M2 is a broader concept of money supply in India than M1. In addition to the three items of M1, the concept of money supply M2 includes savings deposits with the post office savings banks. Thus,

M2 = M1 + Savings deposits with the post office savings banks.

The reason why money supply M2 has been distinguished from M1 is that saving deposits with post office savings banks are not as liquid as demand deposits with commercial and cooperative banks as they are not chequable accounts. However, saving deposits with post offices are more liquid than time deposits with the banks.

Money Supply M3 or Broad Money:

M3 is a broad concept of money supply. In addition to the items of money supply included in measure M1, in money supply M3 time deposits with the banks are also included. Thus

M3= M1+ Time Deposits with the banks.

It is generally thought that time deposits serve as store of value and represent savings of the people and are not liquid as they cannot be withdrawn through drawing cheque on them. However, since loans from the banks can be easily obtained against these time deposits, they can be used if found necessary for transaction purposes in this way. Further, they can be withdrawn at any time by forgoing some interest earned on them.

It may be noted that recently M3 has become a popular measure of money supply. The working group on monetary reforms under the chairmanship of late Prof. Sukhamoy Chakravarty recommended its use for monetary planning of the economy and setting target of the growth of money supply in terms of M3.
● ● ● ● ●
* Instruction A
In the money supply passage, what does M2 include beyond the three items of M1?
● ● ● ● ●
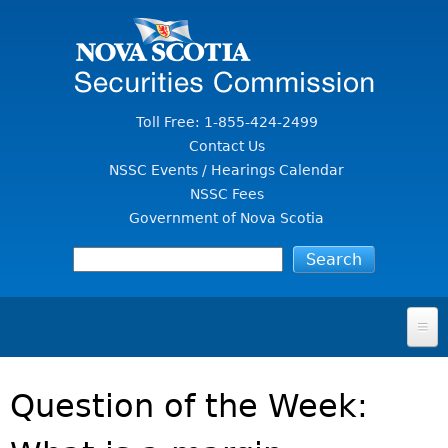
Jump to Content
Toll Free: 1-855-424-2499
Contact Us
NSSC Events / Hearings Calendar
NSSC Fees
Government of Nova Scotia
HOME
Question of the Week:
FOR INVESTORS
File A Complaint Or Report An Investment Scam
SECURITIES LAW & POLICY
● ● ● ● ●
* Instruction B
Write out the listing above again with "Calendar" replaced by "Schedule" and nothing else changed. Leave the pictures out.

* Exercise response A
Savings deposits with the post office savings banks.

* Exercise response B
Jump to Content
Toll Free: 1-855-424-2499
Contact Us
NSSC Events / Hearings Schedule
NSSC Fees
Government of Nova Scotia
HOME
Question of the Week:
FOR INVESTORS
File A Complaint Or Report An Investment Scam
SECURITIES LAW & POLICY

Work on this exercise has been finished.